INSTRUCTIONS TO FOLLOW:
Extract the records in full, leaving every picture out.

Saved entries
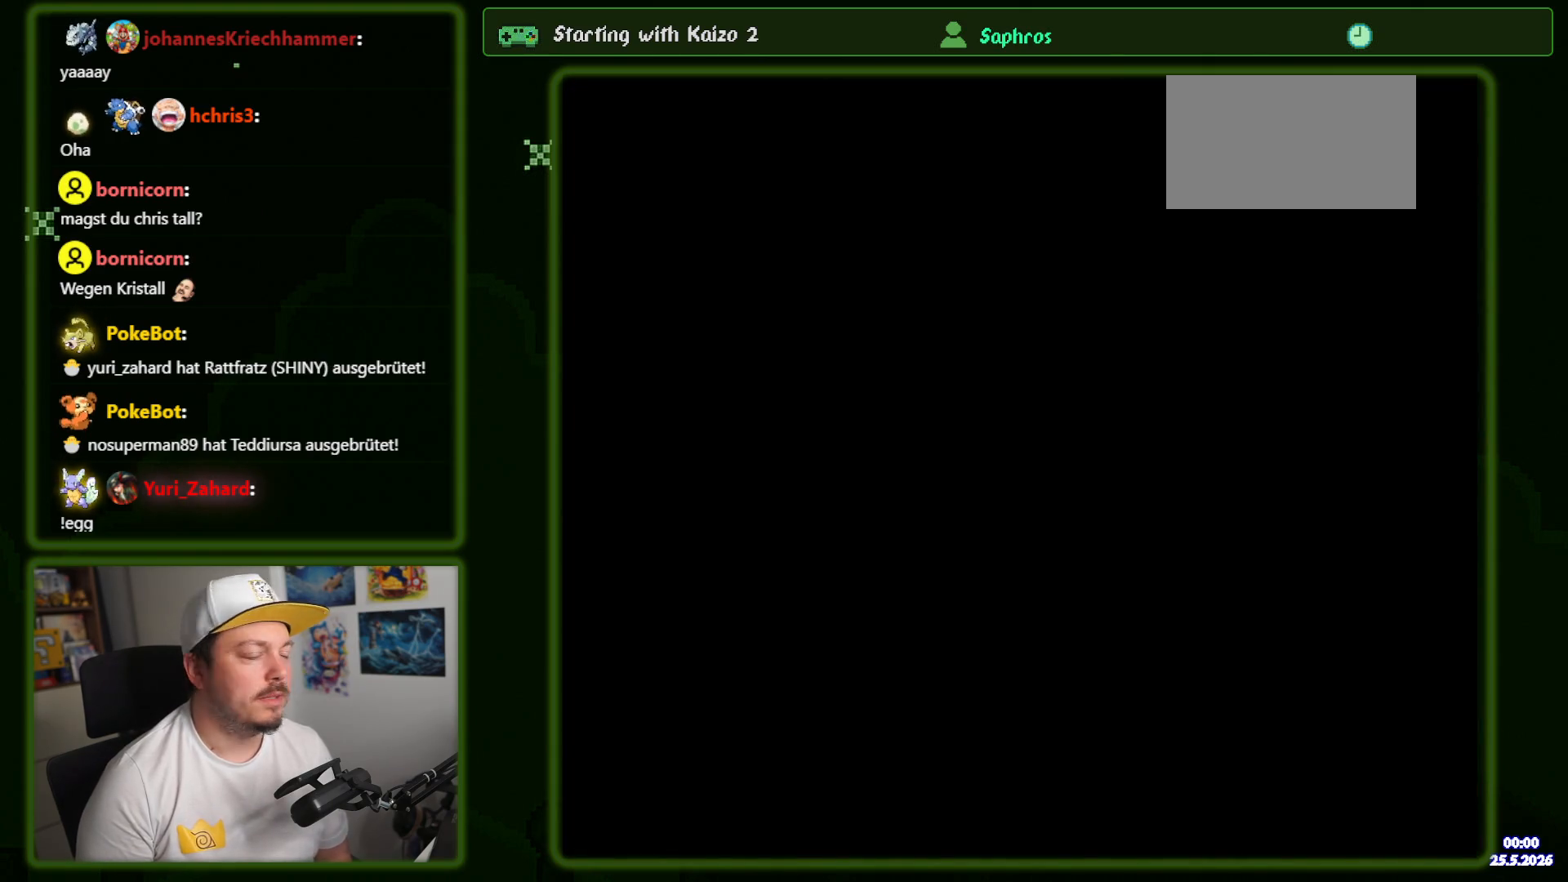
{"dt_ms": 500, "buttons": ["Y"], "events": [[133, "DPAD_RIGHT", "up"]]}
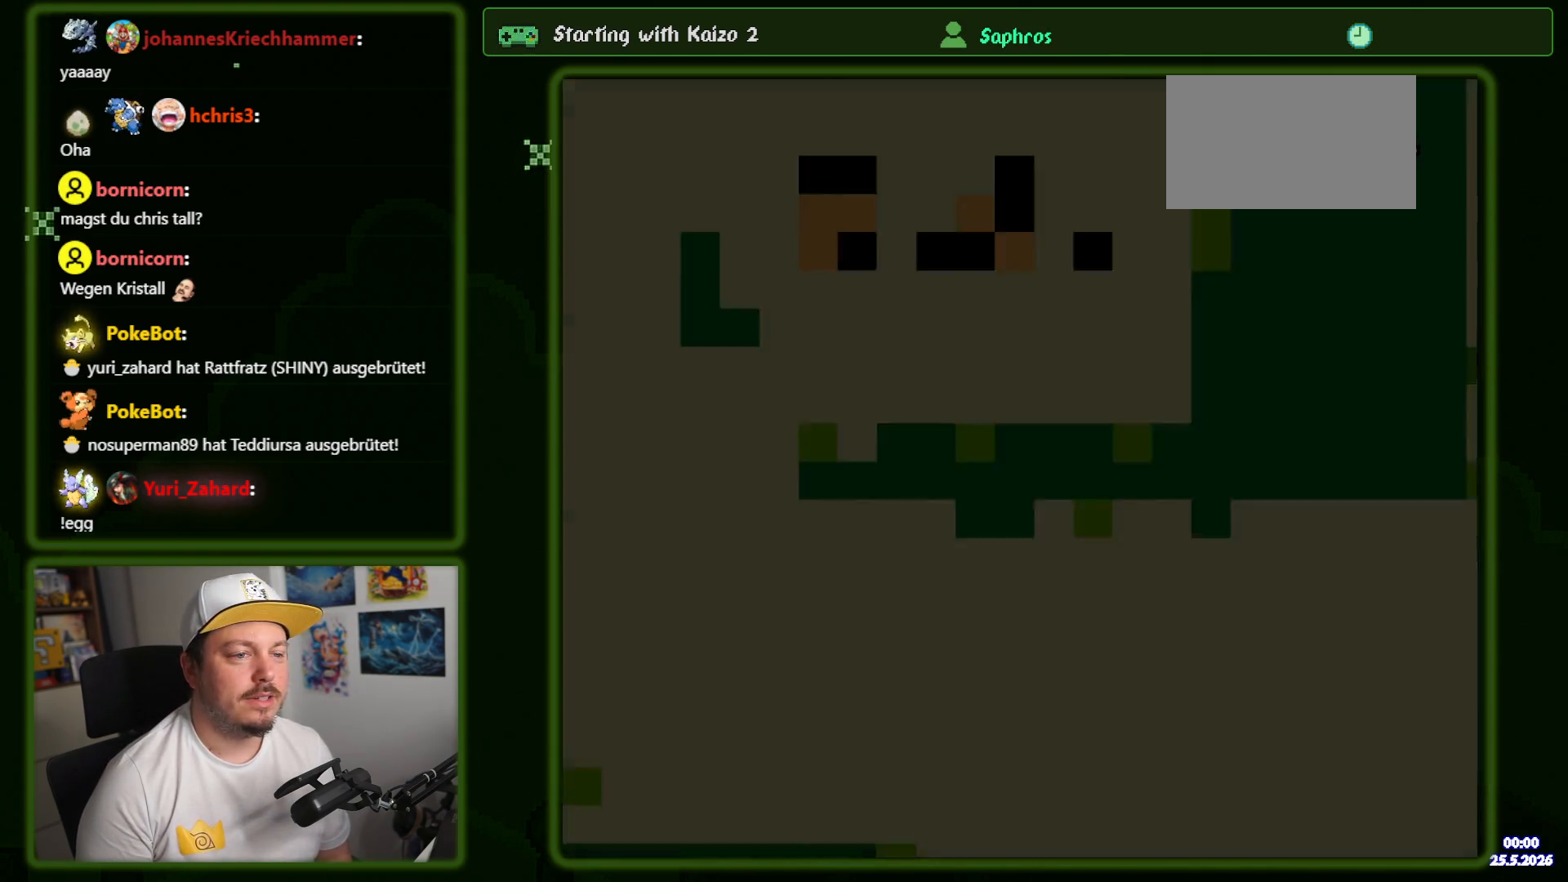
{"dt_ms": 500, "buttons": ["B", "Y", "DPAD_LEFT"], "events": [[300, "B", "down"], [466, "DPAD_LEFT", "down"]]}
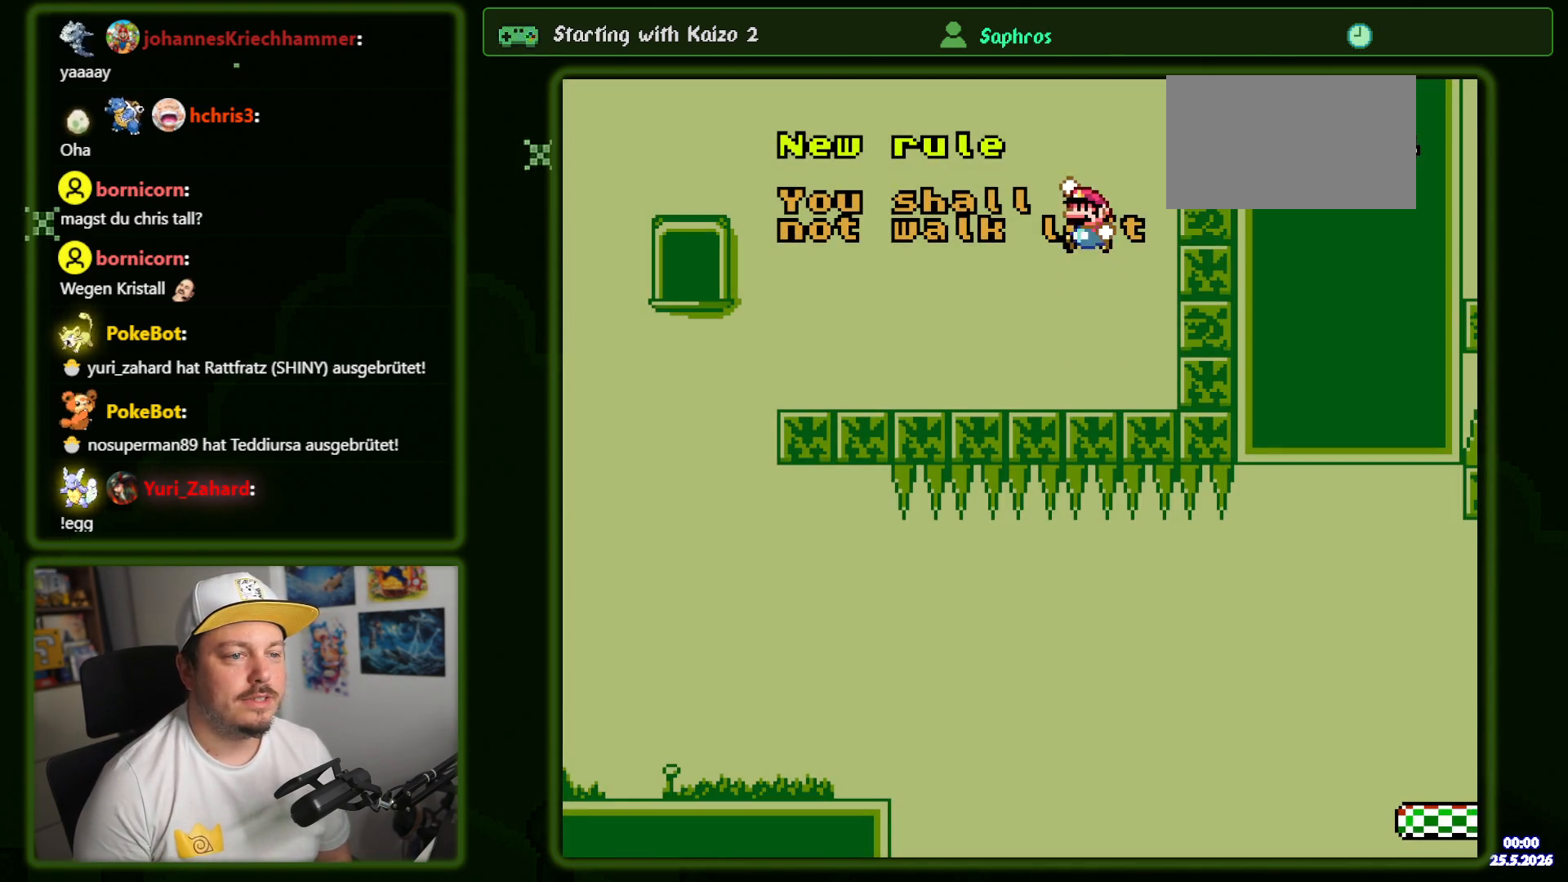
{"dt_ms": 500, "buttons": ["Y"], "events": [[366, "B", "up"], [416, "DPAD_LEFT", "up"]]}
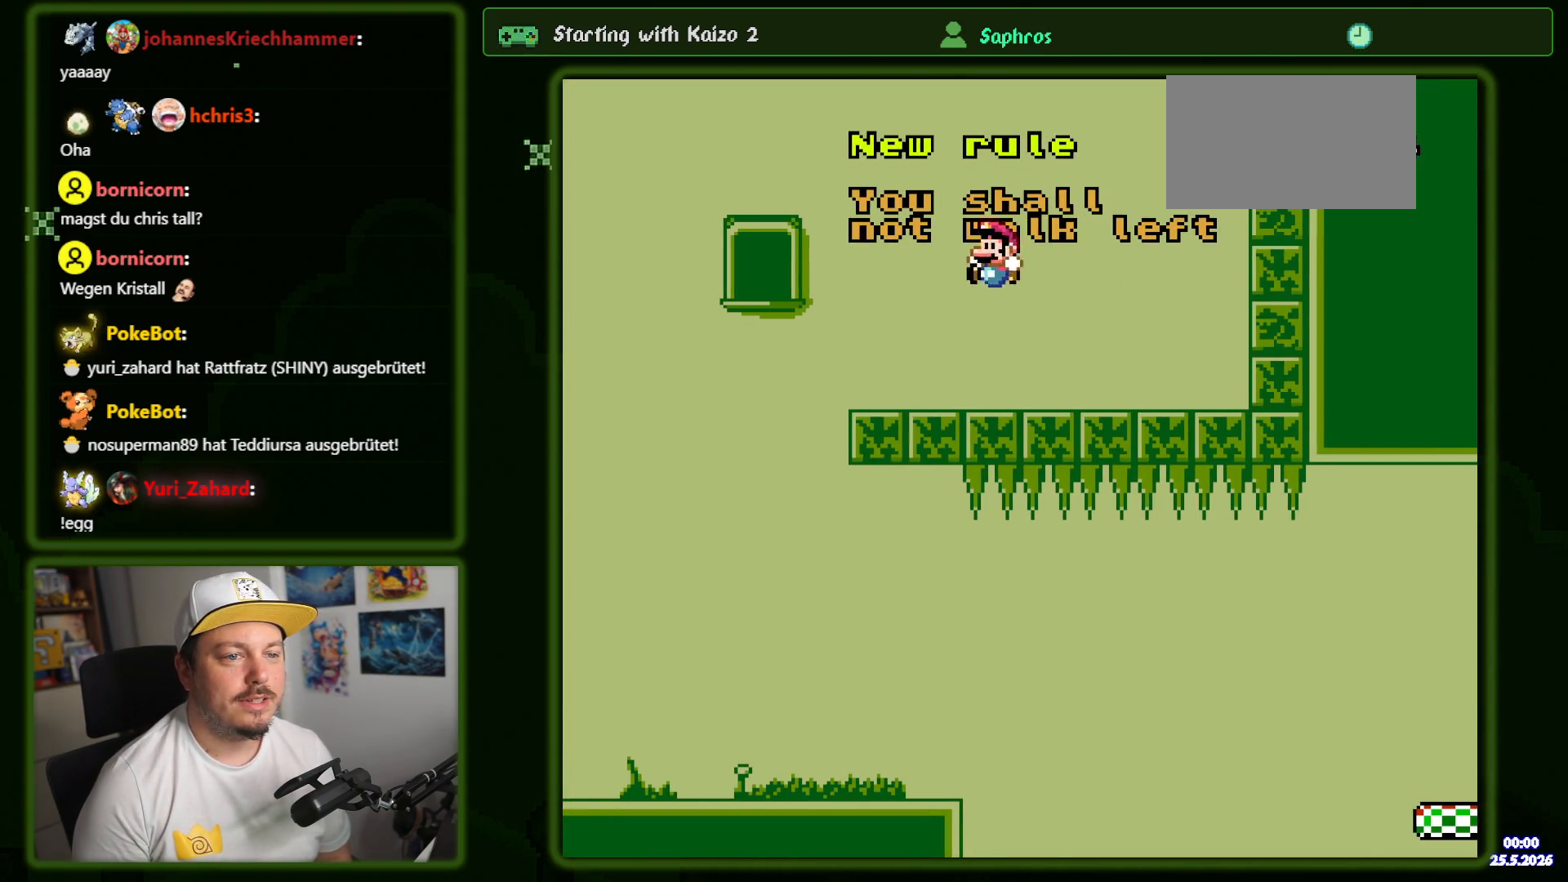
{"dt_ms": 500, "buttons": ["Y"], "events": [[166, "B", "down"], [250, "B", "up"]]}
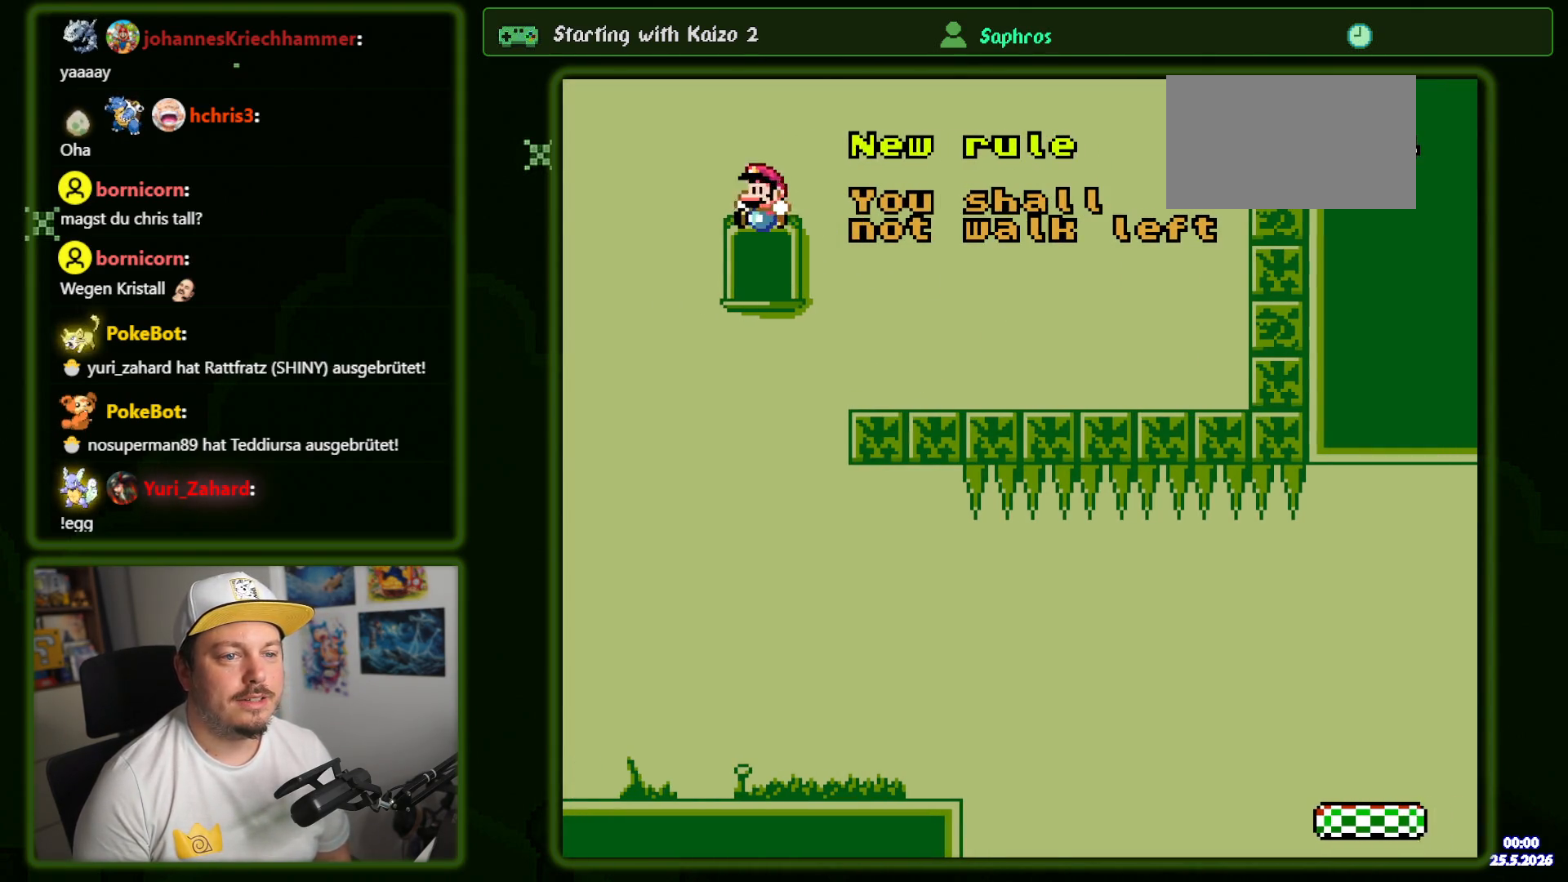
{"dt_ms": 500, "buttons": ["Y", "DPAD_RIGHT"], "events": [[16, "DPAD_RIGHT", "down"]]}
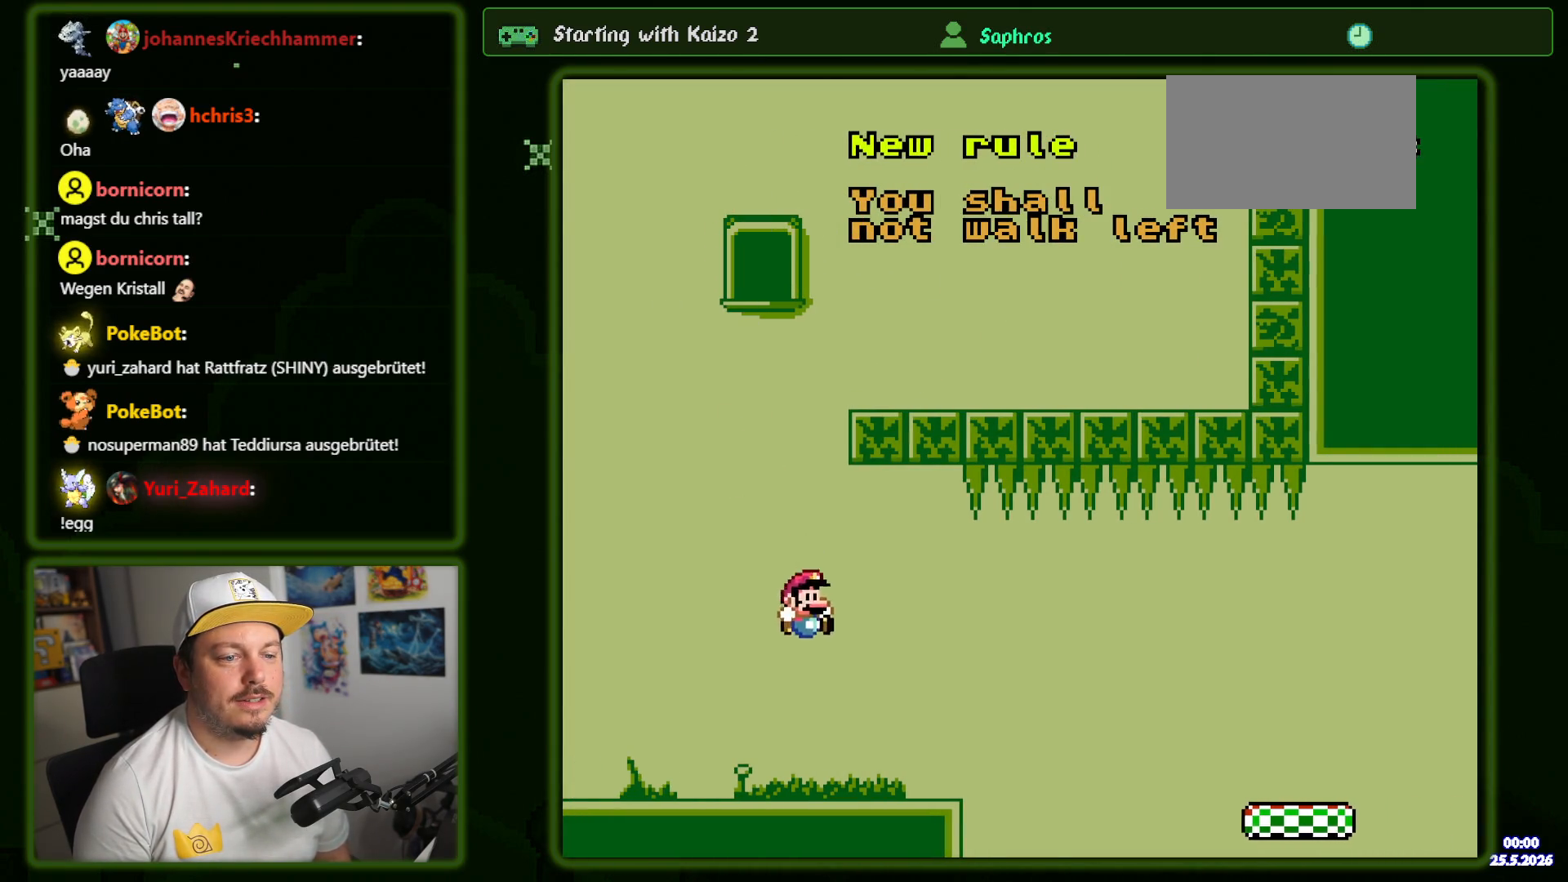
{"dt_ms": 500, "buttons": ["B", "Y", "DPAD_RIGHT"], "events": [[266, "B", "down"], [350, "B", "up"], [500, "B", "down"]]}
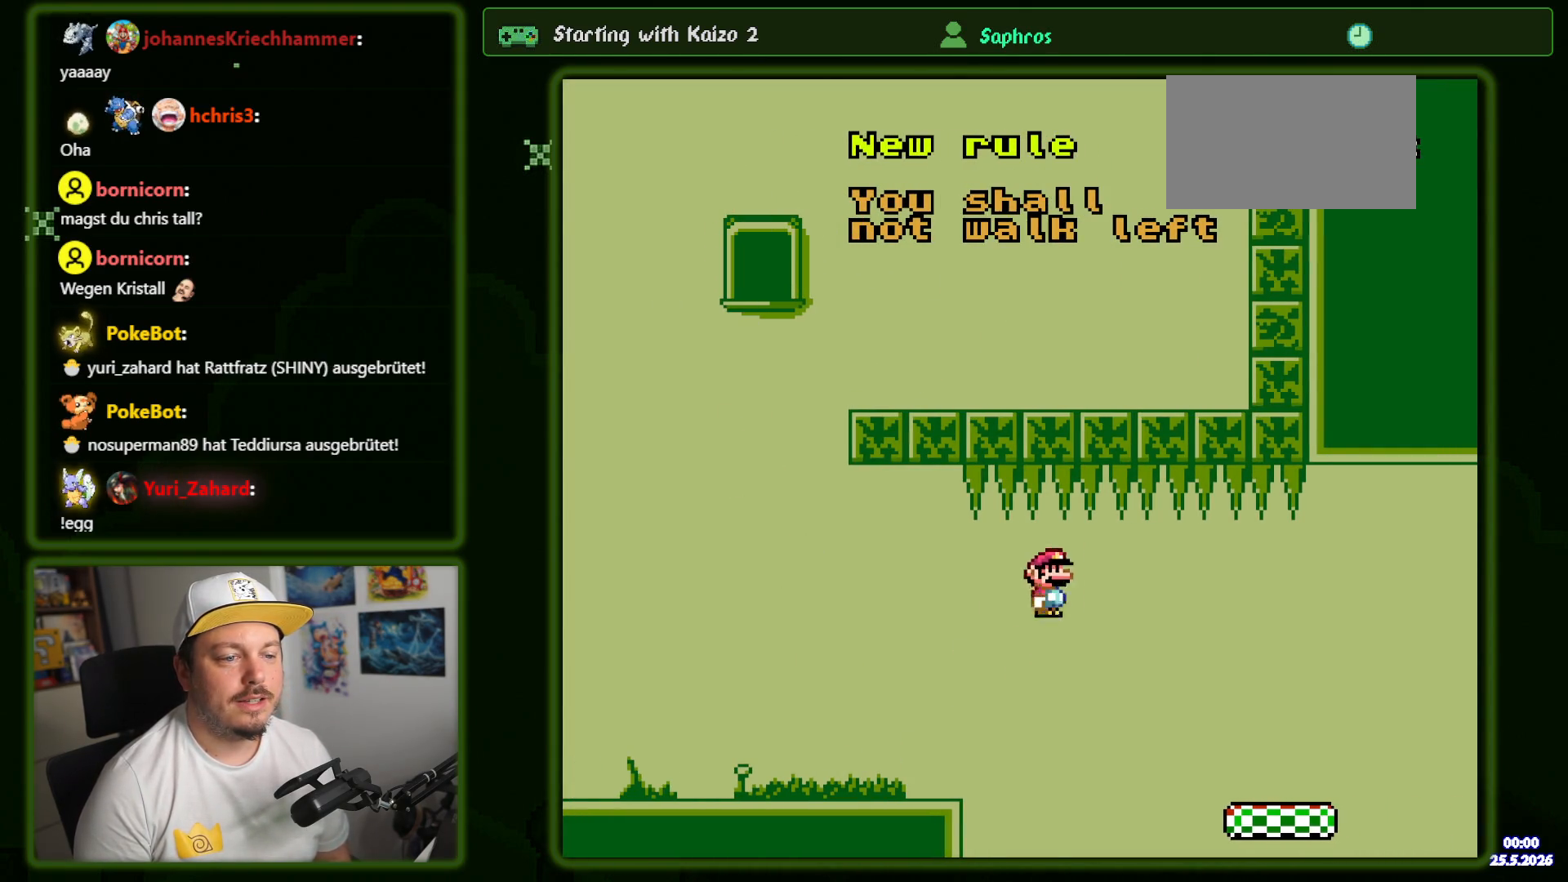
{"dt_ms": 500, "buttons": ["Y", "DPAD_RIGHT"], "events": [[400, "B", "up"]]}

SOLUTION TO THE PROBLEM:
{"dt_ms": 500, "buttons": ["Y"], "events": [[133, "DPAD_RIGHT", "up"]]}
{"dt_ms": 500, "buttons": ["B", "Y", "DPAD_LEFT"], "events": [[300, "B", "down"], [466, "DPAD_LEFT", "down"]]}
{"dt_ms": 500, "buttons": ["Y"], "events": [[366, "B", "up"], [416, "DPAD_LEFT", "up"]]}
{"dt_ms": 500, "buttons": ["Y"], "events": [[166, "B", "down"], [250, "B", "up"]]}
{"dt_ms": 500, "buttons": ["Y", "DPAD_RIGHT"], "events": [[16, "DPAD_RIGHT", "down"]]}
{"dt_ms": 500, "buttons": ["B", "Y", "DPAD_RIGHT"], "events": [[266, "B", "down"], [350, "B", "up"], [500, "B", "down"]]}
{"dt_ms": 500, "buttons": ["Y", "DPAD_RIGHT"], "events": [[400, "B", "up"]]}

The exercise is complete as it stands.